You can also do this if you want, in your schema.xml, just create a new field, text_en_filtered, and copy the text from text_en there, and filter the stopwords there. Then you can just search in that field which doesn't have any stopwords anymore.

<field name="text_en_filtered" type="text_en_filtered" indexed="true" stored="false" multiValued="false"/>
<copyField source="text" dest="text_en_filtered"/>
<fieldType name="text_en_filtered" class="solr.TextField" positionIncrementGap="100">
    ... // Analyzer with stopwords filtering here..
</fieldType>
0
votes

Sorry, your question is not clear. So i am guessing and attempting to answer what might be your question. Here is how stopwords processed. If you have <filter class="solr.StopFilterFactory" ignoreCase="true" words="lang/stopwords_en.txt" /> during index time, Solr will not index stop words and you will not see these words in your resulting facets. Also, you need to use this during query time for proper matches.

If you have <filter class="solr.StopFilterFactory" ignoreCase="true" words="lang/stopwords_en.txt" /> during query time you are only removing the stopwords from your query phrase before Solr executes your query.

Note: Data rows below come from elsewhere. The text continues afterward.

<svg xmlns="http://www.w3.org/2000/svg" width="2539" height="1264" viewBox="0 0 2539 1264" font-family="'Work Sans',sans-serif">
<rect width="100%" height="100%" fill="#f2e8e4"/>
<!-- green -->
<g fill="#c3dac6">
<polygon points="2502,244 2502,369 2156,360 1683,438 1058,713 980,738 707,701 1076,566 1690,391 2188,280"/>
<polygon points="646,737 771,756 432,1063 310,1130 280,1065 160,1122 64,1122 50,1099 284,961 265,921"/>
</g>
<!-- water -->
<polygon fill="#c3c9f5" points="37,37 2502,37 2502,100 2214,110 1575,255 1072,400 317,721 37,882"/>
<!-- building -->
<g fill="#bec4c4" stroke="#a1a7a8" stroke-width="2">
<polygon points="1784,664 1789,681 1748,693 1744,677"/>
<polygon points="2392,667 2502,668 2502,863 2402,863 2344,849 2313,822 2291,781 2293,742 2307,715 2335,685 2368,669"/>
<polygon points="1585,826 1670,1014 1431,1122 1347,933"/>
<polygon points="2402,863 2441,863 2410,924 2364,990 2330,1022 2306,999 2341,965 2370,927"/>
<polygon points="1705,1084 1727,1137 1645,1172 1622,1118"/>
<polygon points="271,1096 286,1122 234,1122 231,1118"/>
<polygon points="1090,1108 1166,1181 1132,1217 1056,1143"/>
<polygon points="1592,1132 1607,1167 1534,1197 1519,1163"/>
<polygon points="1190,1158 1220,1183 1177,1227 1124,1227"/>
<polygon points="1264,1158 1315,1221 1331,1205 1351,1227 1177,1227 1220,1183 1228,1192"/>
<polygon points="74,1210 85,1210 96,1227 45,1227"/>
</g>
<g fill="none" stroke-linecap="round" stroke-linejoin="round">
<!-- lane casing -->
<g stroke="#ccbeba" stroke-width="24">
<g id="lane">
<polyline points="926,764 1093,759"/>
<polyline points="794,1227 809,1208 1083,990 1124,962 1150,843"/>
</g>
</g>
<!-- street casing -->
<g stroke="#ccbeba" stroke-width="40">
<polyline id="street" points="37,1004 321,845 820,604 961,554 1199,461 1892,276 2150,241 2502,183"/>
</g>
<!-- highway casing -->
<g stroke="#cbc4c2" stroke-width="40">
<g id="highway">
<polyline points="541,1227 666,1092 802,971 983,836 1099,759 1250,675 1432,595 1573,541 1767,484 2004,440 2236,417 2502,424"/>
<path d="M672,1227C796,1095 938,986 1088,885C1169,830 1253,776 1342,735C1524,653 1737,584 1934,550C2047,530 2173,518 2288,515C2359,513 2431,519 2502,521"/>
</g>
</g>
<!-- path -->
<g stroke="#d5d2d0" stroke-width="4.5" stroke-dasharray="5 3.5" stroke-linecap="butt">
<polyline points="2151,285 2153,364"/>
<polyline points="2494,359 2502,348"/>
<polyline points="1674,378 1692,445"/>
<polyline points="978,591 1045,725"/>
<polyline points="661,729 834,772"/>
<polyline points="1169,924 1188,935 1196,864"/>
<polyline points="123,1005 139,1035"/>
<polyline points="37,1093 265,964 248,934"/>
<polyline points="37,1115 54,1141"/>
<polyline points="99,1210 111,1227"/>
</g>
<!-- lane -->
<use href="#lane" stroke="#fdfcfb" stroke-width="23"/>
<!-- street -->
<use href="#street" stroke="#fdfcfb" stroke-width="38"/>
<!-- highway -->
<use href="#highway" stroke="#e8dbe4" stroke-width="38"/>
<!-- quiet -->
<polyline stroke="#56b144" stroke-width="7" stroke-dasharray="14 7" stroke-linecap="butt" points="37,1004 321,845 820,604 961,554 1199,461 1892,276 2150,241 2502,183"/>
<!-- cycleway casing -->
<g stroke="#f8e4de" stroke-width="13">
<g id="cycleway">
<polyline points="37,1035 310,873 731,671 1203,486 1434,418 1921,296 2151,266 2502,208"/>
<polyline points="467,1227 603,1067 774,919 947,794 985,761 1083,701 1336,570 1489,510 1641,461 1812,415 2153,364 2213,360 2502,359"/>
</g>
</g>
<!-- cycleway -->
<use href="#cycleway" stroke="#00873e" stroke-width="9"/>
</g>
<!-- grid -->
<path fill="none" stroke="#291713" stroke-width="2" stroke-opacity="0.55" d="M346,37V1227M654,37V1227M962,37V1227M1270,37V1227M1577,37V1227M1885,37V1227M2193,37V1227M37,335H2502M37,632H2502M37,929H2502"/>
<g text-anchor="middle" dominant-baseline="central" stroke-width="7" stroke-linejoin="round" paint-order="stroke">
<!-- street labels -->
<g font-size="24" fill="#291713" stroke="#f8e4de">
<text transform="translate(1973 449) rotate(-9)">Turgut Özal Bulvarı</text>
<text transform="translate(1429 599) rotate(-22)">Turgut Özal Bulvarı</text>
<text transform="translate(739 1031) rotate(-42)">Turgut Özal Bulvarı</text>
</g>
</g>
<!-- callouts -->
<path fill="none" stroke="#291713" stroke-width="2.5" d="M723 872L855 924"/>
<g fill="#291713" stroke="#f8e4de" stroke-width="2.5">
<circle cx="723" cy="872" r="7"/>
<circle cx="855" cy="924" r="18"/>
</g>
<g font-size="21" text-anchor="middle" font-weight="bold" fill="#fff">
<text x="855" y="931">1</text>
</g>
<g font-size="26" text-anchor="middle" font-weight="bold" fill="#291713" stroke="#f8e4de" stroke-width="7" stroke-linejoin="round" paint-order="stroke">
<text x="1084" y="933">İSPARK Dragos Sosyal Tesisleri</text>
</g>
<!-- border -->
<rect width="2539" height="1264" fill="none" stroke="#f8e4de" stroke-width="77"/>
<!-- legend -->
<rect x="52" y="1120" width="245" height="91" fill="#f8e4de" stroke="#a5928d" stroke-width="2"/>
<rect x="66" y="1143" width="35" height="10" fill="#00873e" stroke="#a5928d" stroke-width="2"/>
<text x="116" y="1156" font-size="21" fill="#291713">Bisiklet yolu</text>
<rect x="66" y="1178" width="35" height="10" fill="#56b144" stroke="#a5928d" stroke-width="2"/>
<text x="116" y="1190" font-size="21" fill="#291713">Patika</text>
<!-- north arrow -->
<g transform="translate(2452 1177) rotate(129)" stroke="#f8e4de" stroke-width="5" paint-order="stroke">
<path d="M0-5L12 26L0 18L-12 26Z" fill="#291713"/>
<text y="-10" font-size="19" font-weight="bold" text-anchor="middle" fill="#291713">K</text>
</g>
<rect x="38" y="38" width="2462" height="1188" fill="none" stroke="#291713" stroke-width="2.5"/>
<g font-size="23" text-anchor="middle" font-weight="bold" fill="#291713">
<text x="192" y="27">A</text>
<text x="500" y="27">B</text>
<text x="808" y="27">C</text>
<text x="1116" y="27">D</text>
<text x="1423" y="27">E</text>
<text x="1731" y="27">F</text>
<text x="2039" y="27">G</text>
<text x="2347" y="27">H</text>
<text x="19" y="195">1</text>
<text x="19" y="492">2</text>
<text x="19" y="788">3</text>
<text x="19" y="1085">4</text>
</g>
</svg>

Update Your incorrect understanding of analysis chain seem to be cause of your confusion. Your q paramter is ":" , So if you have StopFilterFactory during query time, as mentioned above you will filter stopwords words from ":" not from query results. You will endup with still stopdwords in your results since you are facetting on text. You need to understand that query time analysis is on QUERY not on results.Your "text" still got stopwords which will show up in results. It is better and easy to remove results that you do not want on client side in this case.

0
votes

I am afraid that you will have to reindex, unless you can dig into the faceting code and filter them out before aggregation process. You can speed up the process by reducing the document set to reindex only to the documents that contains the new stop word/s in case.